The function converts the string to a []rune slice. That allocation is the price of character-level safety. The slice operation runes[:n] works exactly like integer indexing because every element is now a fixed-size 32-bit value. Converting back to string runs the UTF-8 encoder, which guarantees the output is valid. The utf8 package provides fast, allocation-free helpers for validation, but you cannot avoid allocation when you need random access to code points.

Grapheme clusters complicate the picture further. A single visual character can consist of multiple code points. Emojis with skin tone modifiers, family emojis, or accented Latin letters often combine a base rune with one or more combining marks. utf8.RuneCountInString counts code points, not visual glyphs. If your UI requires exact visual width or glyph count, the standard library stops at runes. You will need a third-party package like github.com/rivo/uniseg to handle grapheme segmentation.

Strings are immutable. Copy to a slice before you mutate.

Where the standard library trips you up

The most common mistake is treating len() as a character counter. It is not. It measures bytes. Network buffers, file sizes, and HTTP headers care about bytes. User interfaces and database character limits care about runes. Mixing them up causes silent data corruption or rejected payloads.

Indexing a string with s[i] returns a byte. If i lands in the middle of a multi-byte sequence, you get a continuation byte that is not valid on its own. Passing that fragment to a decoder or printing it directly produces garbled output. The compiler will not stop you from indexing, but utf8.DecodeRuneInString(s[i:]) will return utf8.RuneError and a size of one.

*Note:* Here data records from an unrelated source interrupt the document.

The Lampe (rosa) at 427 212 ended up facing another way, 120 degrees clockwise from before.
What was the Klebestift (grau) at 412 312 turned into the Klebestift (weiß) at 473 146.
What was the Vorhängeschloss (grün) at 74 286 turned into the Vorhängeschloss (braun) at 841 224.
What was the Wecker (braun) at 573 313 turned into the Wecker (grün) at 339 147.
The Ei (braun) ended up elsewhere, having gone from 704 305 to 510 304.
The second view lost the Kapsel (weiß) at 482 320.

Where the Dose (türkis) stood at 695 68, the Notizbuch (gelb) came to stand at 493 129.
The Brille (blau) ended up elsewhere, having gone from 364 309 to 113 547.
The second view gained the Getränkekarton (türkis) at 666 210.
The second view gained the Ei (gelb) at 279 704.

Another trap is assuming rune and byte are interchangeable. They are not. byte is an alias for uint8. rune is an alias for int32. Assigning a rune to a byte without explicit conversion triggers a type mismatch: cannot use r (variable of type rune) as byte value in assignment. The compiler forces you to acknowledge the width difference.

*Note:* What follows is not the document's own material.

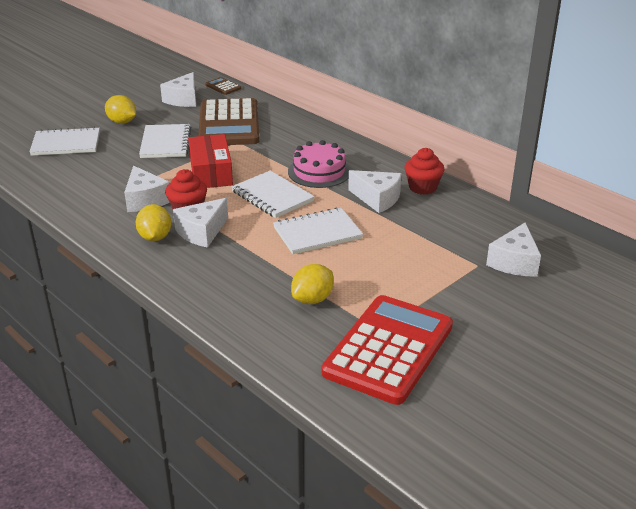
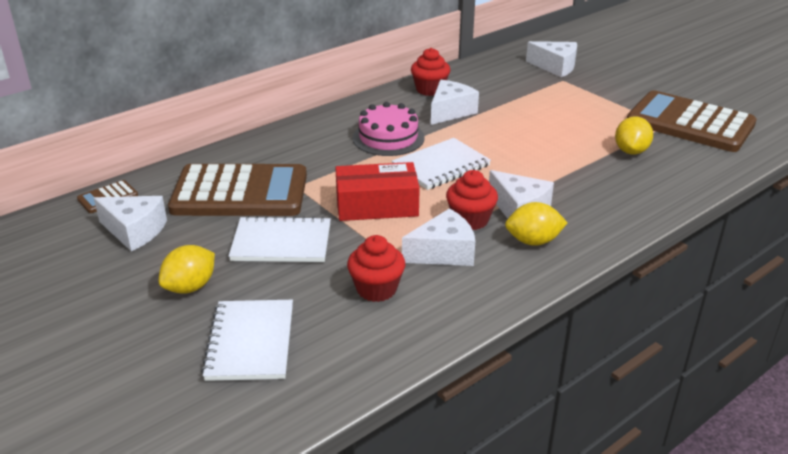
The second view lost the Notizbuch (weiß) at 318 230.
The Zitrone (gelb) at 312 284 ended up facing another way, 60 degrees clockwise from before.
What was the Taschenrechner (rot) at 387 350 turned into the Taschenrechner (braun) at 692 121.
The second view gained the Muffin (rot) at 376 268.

Validation is often skipped until it breaks. Untrusted input from forms, APIs, or files may contain malformed UTF-8. Always run utf8.ValidString(input) before processing. It scans the byte sequence and returns false if any continuation byte is missing or if a code point exceeds the Unicode maximum. Invalid strings will cause panics in some third-party parsers and produce replacement characters in others.

The worst string bug is the one that silently drops half a character. Validate early. Count explicitly.

Picking the right unit

Go gives you multiple ways to measure and manipulate text. The right choice depends on what you are trying to achieve.

Use len(s) when you need byte size for network buffers, file storage calculations, or HTTP header limits. Use utf8.RuneCountInString(s) when you need a character count for UI input limits, database VARCHAR constraints, or display width approximations. Use []rune(s) when you need random access to individual code points, want to slice by character count, or must reverse a string safely. Use range s when you want to iterate over every valid Unicode code point without manual decoding or index management. Use utf8.ValidString(s) when you receive untrusted input and need to guarantee well-formed UTF-8 before passing it to parsers or databases.

Pick the right unit for the job. Count bytes for the wire, count runes for the screen.

Where to go next

Go treats text as a stream of bytes that follow the UTF-8 standard, which supports every character in the world. You don't need to manually convert text formats because the language handles the math automatically. Think of it like a universal translator that understands every language's alphabet without you needing to change settings.